NAB prosecutor claims officials acted negligently, should appear before accountability court.


Our Correspondent December 04, 2014

PESHAWAR: The Peshawar High Court (PHC) on Wednesday issued pre-admission notices to former Frontier Constabulary (FC) commandant Abdul Majeed Marwat and five other officials in a billion-rupee weapons procurement scam.

The notices were issued by a division bench of Chief Justice Mazhar Alam Miankhel and Justice Syed Afsar Shah. The court was hearing a petition filed by National Accountability Bureau (NAB) Khyber-Pakhtunkhwa through its deputy prosecutor general Muhammad Jamil.



Jamil informed the court that funds had been embezzled by police officials while purchasing weapons and other equipment for the police department between 2008 and 2010. Moreover, four people­­ — including former inspector general Malik Naveed — have already been arrested in the case.

According to Jamil, the six officials had acted negligently and should be ordered to appear before an accountability court. However, the accountability court had refused to summon them.

The officials include former additional IGP and former FC Commandant Abdul Majeed Marwat, former additional IGP operations Abdul Latif Khan, Central Police Office DIG Sajid Ali Khan, former headquarters DIG Muhammad Suleman Khan, the then AIG establishment Khashil Alam, former telecommunications DIG Sadiq Kamal Orakzai.

After hearing the arguments from NAB’s deputy prosecutor general, the court issued pre-admission notices to the officials to submit their replies in the case.

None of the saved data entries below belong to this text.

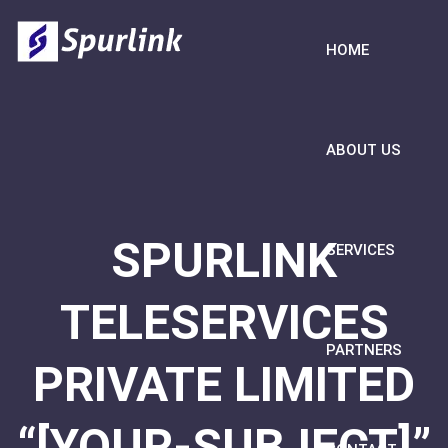
HOME
ABOUT US
SPURLINK
SERVICES
TELESERVICES
PARTNERS
PRIVATE LIMITED
“[YOUR-SUBJECT]”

NAB had filed a reference of corruption worth Rs2.03 billion. It claimed that the officials had embezzled the amount while purchasing weapons and other equipment for the police department.

Earlier on November 24, accountability court judge Muhammad Ibrahim Khan said the reference filed by NAB had ‘no sequence effect’. The accountability court had said the status of these six accused has been neither highlighted nor clearly defined in the reference.

As a result, it would remain inactive against the accused. Moreover, it had summoned four others, including former inspector general of police, on November 29 to frame charges in the case. However, charges were not framed because NAB challenged the accountability court’s order in the high court.

On September 11, PHC dismissed a petition which requested the high court to order an accountability court to summon the six serving and former senior police officials in the weapons scam.

The order of the accountability court added the NAB chairman can, as and when he deems fit, present sound justifications as to why the officials were not arrested.

If the court is satisfied with the chairman’s reasoning, it will summon
the officials.

Published in The Express Tribune, December 5th, 2014.